Photographer Roché Permall was forced to confront these ideas at a very young age when she was diagnosed with alopecia, a condition that results in severe hair loss. Here’s her story, and how she’s dealt with it.
When Roché was eight years old, her mom discovered a large, round patch toward the front of her head. “She took me to see a dermatologist who prescribed topical cortisone cream to stimulate hair growth,” she says.
“Within three months, all my hair had fallen out and I was completely bald.”
What followed was a circus of doctor’s waiting rooms, consultations and inspections. They’d been to hospitals, dermatologists, the UCT Skin and Hair Clinic, but nothing worked.
“They tried injections, shampoos and abrasives to stimulate growth,” says Roché.
“Everyone wanted to try something different. Then my eyebrows and eyelashes fell out to and my parents decided to stop it all.”
Roché’s mom felt that her daughter was being treated like a guinea pig, but no clear plan seemed to be in place to help her. In the end, her mom opted for a homeopathic treatment.
“Within two months, my eyelashes grew back and eventually my hair, too. I’ve been with Dr Jeggels since then,” says Roché.
Growing up without hair
At first, Roché covered up her head with hoodies and a bandana. In high school, she opted for a bandana with a scarf over her head.
Eventually, she settled for a black scarf that she tied into a bun at the nape of her neck.
Her strands would grow back, and then in other periods, it would fall out.
She also tried laser therapy, hair pieces and wigs to cover up, but it didn’t work very well.
“They were uncomfortable and made me feel more insecure,” she says. The really nice ones, made from 100% human tresses, were just too pricey.
Because Roché was so young, everything seemed confusing to her.
“It was really hard as a young girl to go through all this emotion. I could never understand why me!” she says.
Added to that, without hair, she was different to the girls at school. Primary school proved exceptionally tough. “Children couldn’t understand what was exactly wrong.
"Some children felt sorry for me and didn’t know what to say to me, and others bullied me a lot, which left me in tears.”
She became withdrawn and depressed, despite seeing a counsellor to work through her insecurities.
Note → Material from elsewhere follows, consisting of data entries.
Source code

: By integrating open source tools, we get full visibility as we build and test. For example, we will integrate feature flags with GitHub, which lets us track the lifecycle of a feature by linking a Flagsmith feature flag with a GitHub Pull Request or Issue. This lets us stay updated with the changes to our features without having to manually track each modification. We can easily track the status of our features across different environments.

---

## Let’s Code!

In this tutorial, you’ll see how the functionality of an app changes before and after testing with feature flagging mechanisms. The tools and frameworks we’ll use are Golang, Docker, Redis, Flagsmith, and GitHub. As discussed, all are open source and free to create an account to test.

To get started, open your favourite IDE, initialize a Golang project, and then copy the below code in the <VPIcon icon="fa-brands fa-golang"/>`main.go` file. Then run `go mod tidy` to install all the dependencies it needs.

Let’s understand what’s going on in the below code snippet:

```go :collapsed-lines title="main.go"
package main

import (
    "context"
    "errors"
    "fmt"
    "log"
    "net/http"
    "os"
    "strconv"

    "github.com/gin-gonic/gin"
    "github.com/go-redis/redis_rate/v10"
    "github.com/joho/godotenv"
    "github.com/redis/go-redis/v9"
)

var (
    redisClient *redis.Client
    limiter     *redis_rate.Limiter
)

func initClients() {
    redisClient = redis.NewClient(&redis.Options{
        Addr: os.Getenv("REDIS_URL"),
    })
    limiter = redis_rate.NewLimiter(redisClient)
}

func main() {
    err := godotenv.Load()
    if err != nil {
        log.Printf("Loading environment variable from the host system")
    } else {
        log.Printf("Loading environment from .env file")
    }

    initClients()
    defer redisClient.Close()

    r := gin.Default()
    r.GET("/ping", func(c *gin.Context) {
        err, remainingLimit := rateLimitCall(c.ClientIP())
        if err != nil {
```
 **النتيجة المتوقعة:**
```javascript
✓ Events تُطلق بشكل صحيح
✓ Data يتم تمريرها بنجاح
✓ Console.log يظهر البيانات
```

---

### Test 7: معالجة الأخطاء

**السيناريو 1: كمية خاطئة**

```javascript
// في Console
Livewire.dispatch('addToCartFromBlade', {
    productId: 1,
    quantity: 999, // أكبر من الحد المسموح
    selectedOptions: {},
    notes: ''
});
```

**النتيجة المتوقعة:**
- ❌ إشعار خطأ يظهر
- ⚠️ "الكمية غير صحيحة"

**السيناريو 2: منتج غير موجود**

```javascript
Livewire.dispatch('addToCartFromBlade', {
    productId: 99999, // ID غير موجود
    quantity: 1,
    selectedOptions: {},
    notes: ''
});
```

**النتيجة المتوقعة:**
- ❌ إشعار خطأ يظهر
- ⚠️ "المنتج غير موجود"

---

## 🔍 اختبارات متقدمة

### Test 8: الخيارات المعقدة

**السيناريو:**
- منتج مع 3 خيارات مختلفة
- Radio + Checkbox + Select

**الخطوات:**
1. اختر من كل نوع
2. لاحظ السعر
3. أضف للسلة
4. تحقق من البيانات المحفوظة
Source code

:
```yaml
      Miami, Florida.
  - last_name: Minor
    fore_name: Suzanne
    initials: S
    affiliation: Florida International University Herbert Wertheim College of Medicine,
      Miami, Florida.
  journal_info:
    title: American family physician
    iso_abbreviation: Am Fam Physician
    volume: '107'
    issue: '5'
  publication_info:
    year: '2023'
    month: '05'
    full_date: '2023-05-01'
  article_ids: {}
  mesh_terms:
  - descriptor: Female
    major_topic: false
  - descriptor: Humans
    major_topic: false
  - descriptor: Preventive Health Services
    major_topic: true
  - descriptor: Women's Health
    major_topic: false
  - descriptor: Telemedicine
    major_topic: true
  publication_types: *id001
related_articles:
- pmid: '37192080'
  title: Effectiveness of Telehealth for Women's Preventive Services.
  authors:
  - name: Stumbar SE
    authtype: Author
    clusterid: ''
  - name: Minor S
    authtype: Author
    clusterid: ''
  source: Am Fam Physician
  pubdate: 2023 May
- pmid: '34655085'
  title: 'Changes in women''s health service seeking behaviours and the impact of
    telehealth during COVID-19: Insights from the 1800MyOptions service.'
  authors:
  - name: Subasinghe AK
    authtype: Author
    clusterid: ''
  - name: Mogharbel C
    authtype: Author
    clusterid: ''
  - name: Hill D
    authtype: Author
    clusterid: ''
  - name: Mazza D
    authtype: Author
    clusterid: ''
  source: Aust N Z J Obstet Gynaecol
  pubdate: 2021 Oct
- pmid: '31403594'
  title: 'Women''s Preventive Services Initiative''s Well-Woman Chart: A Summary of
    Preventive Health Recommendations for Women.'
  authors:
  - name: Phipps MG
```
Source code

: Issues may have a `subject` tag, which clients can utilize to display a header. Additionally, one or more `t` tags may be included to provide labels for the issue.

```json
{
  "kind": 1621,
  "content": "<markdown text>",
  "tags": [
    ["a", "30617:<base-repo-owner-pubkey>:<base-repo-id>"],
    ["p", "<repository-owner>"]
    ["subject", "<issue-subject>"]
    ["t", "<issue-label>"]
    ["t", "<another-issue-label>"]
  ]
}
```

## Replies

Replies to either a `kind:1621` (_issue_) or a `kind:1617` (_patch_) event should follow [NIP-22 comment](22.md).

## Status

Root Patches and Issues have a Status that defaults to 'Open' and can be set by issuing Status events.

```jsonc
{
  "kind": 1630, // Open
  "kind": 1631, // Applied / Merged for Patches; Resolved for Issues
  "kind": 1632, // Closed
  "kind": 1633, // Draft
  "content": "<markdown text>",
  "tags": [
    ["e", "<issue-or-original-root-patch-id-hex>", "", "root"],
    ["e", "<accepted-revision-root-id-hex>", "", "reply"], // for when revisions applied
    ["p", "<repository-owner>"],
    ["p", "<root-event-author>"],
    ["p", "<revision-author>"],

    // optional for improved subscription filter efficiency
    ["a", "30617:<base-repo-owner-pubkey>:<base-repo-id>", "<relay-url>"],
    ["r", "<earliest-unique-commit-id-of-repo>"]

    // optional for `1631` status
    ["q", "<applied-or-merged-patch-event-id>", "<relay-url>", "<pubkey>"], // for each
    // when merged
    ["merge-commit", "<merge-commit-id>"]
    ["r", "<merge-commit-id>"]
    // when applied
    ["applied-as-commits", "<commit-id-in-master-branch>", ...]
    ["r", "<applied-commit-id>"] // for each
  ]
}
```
Finally, in high school, she found a group of friends that made everything bearable.
“I joined the drum majorettes and met some friends who accepted me and that’s ultimately what any normal child needs: support and comfort. Some of those girls remain my friends to this day!” she says.
What she's learned
While society’s making huge strides toward rewriting the narrative about what a woman should look like (or wear, or even date), the conversation around hair still needs to be teased in its many forms.
“I still get pretty emotional about not having a full head of hair,” says Roché.
“Not a day goes by that I don’t find myself admiring women with long, beautiful hair. But I’ve realised at the age of 26 that hair shouldn’t define you.
"You are bigger and better than hair. 2018 has already been a big change. I’ve decided to go public with my condition on social media and I’ve decided to go completely bald and shave the last bit of my hair.”
Having a support system has also been the biggest help for Roché.
“My boyfriend for being the greatest at helping me out and just always being my side for the past fours years of my life.